Physics-Informed Deep Learning for Entropy Prediction in Heterogeneous Systems: Thermodynamic and Information-Theoretic Case Studies

Researchers introduce Physics-Informed Deep Learning (PIDL), a unified neural framework that enforces both differential equations and thermodynamic constraints simultaneously across different physical domains. The framework demonstrates exceptional data efficiency and zero Second Law violations in both thermodynamic and financial modeling applications.

Physics-Informed Neural Networks have transformed how scientists solve complex differential equations by embedding physical laws directly into model architectures. This research addresses a critical limitation: existing PINNs remain domain-specific, requiring separate architectures for thermodynamic versus information-theoretic systems. The PIDL framework solves this by creating a shared-encoder architecture that extracts domain-invariant entropy representations across fundamentally different physical contexts.

The dual case studies reveal the framework's versatility and robustness. In thermodynamic modeling of continuous stirred-tank reactors, Softplus constraints guarantee absolute adherence to the Second Law of Thermodynamics—eliminating entropy violations entirely. The financial market application uses inverse Fokker-Planck equations to infer hidden market parameters while maintaining diffusion positivity constraints, demonstrating the framework's applicability beyond classical physics.

Data efficiency represents the most commercially significant finding. Retaining over 90% accuracy with merely 30% of training data carries substantial implications for industries where data collection is expensive or time-consuming. The post-hoc Ruppeiner geometric analysis further validates the learned models by identifying thermodynamic phase instabilities, adding interpretability that builds confidence in predictions.
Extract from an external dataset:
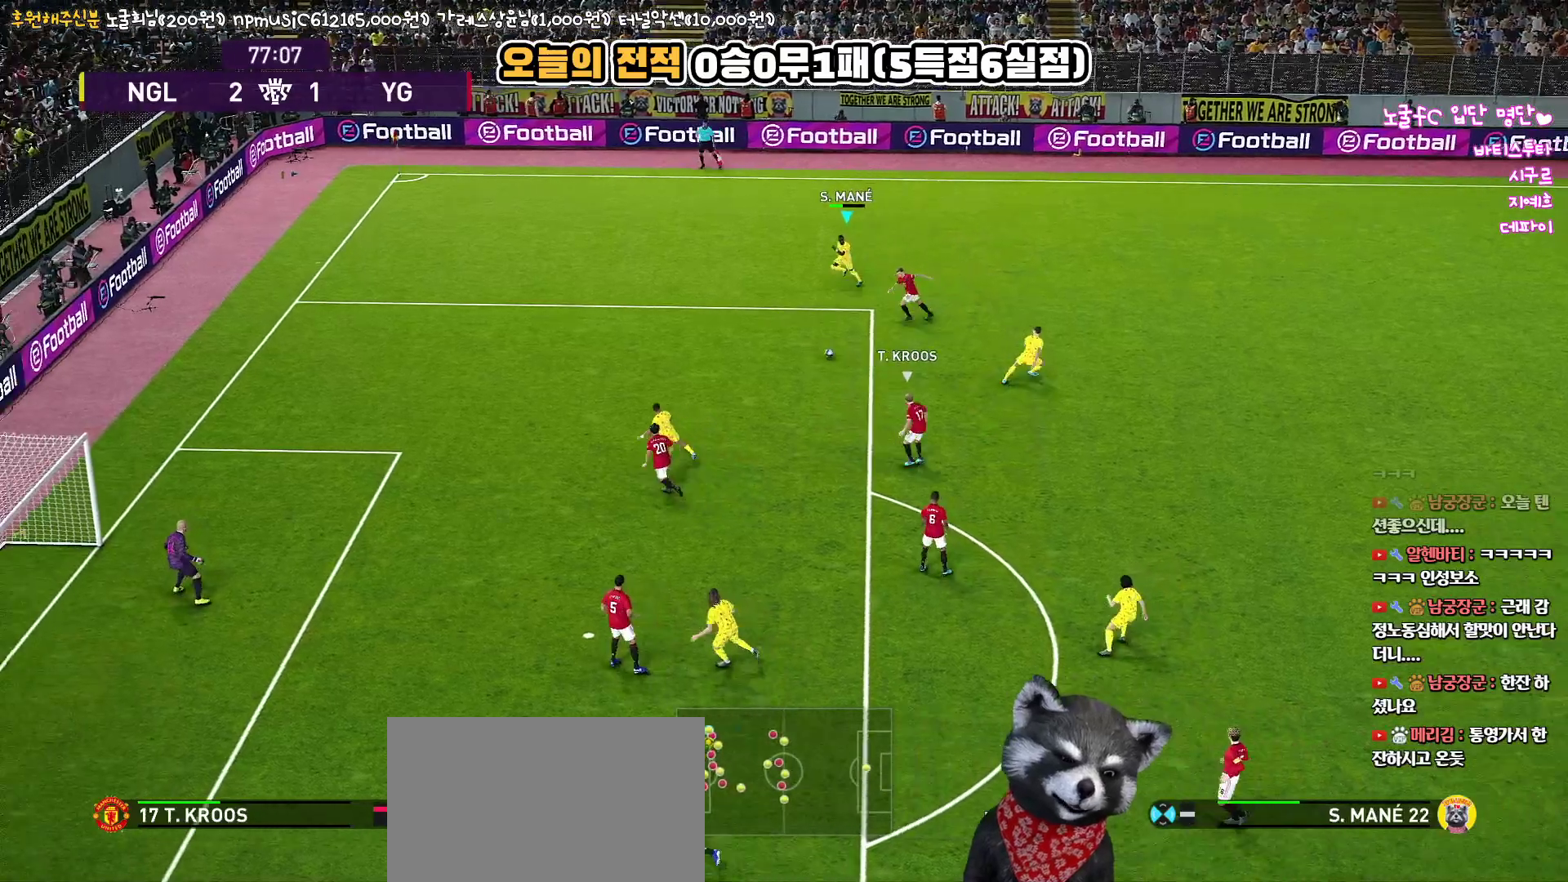
{"buttons": ["R1", "L3"], "left_stick": "down-left", "right_stick": "center", "events": []}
This research bridges AI and applied physics in ways relevant to sustainable process design and quantitative finance. Organizations conducting process optimization or derivative pricing could benefit from frameworks requiring fewer training examples while guaranteeing physical admissibility. The domain-agnostic architecture suggests potential applications across chemical engineering, materials science, and financial risk modeling.

• →PIDL framework achieves zero Second Law violations by embedding thermodynamic constraints directly into neural architecture design.
• →Shared-encoder architecture extracts domain-invariant entropy representations across disparate physical systems and domains.
• →Framework retains >90% accuracy using only 30% of training data, dramatically improving data efficiency for expensive experimental scenarios.
• →Post-hoc Ruppeiner geometric analysis successfully identifies thermodynamic phase instabilities from learned entropy surfaces.
• →Methodology applications extend to sustainable process design and quantitative financial risk assessment across industries.